We introduce Switch-a-View, a model that learns to automatically select the viewpoint to display at each timepoint when creating a how-to video. The key insight of our approach is how to train such a model from unlabeled--but human-edited--video samples. We pose a pretext task that pseudo-labels segments in the training videos for their primary viewpoint (egocentric or exocentric), and then discovers the patterns between those view-switch moments on the one hand and the visual and spoken content in the how-to video on the other hand. Armed with this predictor, our model then takes an unseen multi-view video as input and orchestrates which viewpoint should be displayed when, even when such settings come with limited labels. We demonstrate our idea on a variety of real-world videos from HowTo100M and Ego-Exo4D and rigorously validate its advantages.

Code and Datasets

TODOs: will complete by 5/2

  • Upload and share HT100M videos

Dependencies

This code has been tested with python 3.9.18 with torch 2.2.2+cu121 and torchvision 0.17.2+cu121. Additional python package requirements are available in requirements.txt.

Install the remaining dependencies either by

pip3 install -r requirements.txt

or by parsing requirements.txt to get the names and versions of individual dependencies and install them individually.

Data

Download all data from this link and this link under the project root. Upon successful download, you should have a directory named data and a file named data-part2.tar.gz.

First, extract data-part2.tar.gz using

tar -xvzf data-part2.tar.gz

Second, run

cd data; cat clips.tar.gz.part_* > clips.tar.gz; tar -xzf clips.tar.gz

Third, run

cd ../data-part2; cp -r ../data/* ./ego_exo; rm -r ../data; cd ..; mv data-part2 data; cd data

This should result a directory with the relative path ego_exo/clips

Finally, run

cd ht100m; mkdir videos

and read videos.txt to download HowTo100M videos from YouTube under the videos directory. Each line in videos.txt is in the following format: [SUBDIR_NAME]/[YOUTUBE_VIDEO_ID].mp4, where [SUBDIR_NAME] gives the name of the sub-directory of the videos directory where the video needs to be downloaded and [YOUTUBE_VIDEO_ID] gives the unique ID for the YouTube video that needs to be downloaded. I'll also try to host the raw videos on cloud and share them in case some of the videos cannot be downloaded anymore.

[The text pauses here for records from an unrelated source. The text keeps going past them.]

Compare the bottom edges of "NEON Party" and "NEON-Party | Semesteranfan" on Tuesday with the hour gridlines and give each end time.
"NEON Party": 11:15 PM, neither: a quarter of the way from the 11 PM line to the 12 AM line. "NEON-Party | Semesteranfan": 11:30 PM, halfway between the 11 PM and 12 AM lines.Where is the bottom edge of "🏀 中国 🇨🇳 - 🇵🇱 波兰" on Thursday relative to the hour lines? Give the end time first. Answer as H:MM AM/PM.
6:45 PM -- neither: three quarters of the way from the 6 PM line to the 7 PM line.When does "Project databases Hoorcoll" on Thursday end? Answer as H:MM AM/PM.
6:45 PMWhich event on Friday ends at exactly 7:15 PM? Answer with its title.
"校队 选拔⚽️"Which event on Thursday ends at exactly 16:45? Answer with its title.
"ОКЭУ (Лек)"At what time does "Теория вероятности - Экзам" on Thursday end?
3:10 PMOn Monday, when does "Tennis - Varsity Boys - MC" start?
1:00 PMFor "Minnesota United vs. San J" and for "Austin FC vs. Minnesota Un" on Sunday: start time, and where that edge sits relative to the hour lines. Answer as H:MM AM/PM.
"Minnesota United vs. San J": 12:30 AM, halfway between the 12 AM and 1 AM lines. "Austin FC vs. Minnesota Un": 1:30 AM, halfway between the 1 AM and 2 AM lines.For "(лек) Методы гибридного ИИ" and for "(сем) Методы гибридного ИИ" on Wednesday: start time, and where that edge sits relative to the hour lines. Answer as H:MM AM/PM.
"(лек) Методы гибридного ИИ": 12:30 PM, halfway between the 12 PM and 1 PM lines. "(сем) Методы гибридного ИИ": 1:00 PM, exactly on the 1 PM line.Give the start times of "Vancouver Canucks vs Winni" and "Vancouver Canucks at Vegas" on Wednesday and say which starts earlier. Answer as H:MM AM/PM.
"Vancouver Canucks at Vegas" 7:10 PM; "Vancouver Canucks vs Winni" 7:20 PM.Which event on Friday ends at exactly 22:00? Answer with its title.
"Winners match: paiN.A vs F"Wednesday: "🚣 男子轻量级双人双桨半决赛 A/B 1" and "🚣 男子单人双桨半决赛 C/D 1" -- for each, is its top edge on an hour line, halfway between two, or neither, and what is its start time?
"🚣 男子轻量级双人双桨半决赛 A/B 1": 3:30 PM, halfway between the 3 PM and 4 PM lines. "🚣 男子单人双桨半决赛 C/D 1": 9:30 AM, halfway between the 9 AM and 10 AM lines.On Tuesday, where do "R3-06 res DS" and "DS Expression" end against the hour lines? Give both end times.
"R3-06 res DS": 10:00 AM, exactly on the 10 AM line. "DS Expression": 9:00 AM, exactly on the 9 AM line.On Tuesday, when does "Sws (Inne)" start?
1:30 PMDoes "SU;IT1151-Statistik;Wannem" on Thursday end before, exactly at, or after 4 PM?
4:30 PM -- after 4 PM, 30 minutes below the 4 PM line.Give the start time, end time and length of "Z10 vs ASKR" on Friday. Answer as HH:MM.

Foundation model checkpoints

Download the foundation model checkpoint directory from this link and place it under the project root. The checkpoint directory is called checkpoints.

Our checkpoints

From the project root, run

mkdir runs; cd runs; mkdir dp_pastFramesNpastTextNfutureText_htCaption ego_exo-ddp_pastFramesNpastTextNfutureText_htCaption/ht100mPrtDr---onNd__pstFrmsNpstTxtNftrTxt_egNex_vdClpLn8ClpLn32_lr1e6bs48_aggTrnsfrmr8lyrsClssTknTypEmbddng_clssHdLnr256n64_frznVdEncDnoV2lyrs12VwtypEncdTypEmbddng_txtTmTknzHrstcMeanStrtNendTm_ht100mNrrns/ -p

First, download from this link and extract the file using

tar -xvzf random.tar.gz

The extracted directory doesn't have any checkpoints but is used for computing our performance numbers

Second, run

cd ddp_pastFramesNpastTextNfutureText_htCaption

, download from this link and run

tar -xvzf onNd__pstFrmsNpstTxtNftrTxt_egNex_vdClpLn8ClpLn32_lr1e6bs48_aggTrnsfrmr8lyrsClssTknTypEmbddng_clssHdLnr256n64_frznVdEncDnoV2lyrs12VwtypEncdTypEmbddng_txtTmTknzHrstcMeanStrtNendTm_ht100mNrrns.tar.gz

Finally, run

cd ../ego_exo-ddp_pastFramesNpastTextNfutureText_htCaption/ht100mPrtDr---onNd__pstFrmsNpstTxtNftrTxt_egNex_vdClpLn8ClpLn32_lr1e6bs48_aggTrnsfrmr8lyrsClssTknTypEmbddng_clssHdLnr256n64_frznVdEncDnoV2lyrs12VwtypEncdTypEmbddng_txtTmTknzHrstcMeanStrtNendTm_ht100mNrrns

, download from this link and run

tar -xvzf thrNd__pstFrmsNpstTxtNftrTxtNftrFrms_egNex_vdClpLn8ClpLn32_lr1e6bs48_aggTrnsfrmr8lyrsClssTknTypEmbddng_clssHdLnr256n64_frznVdEncDnoV2lyrs12VwtypEncdTypEmbddng_txtTmTknzHrstcMeanStrtNendTm_frmPrt_5000fwshtSmpls.tar.gz

Run commands, tested with V100s and a total training batch size of 48

View-switch detection training

Use the appropriate number of nodes and gpus to achieve a batch size of 48 (Important!). The command below assumes 2 nodes with 8 V100 gpus per node.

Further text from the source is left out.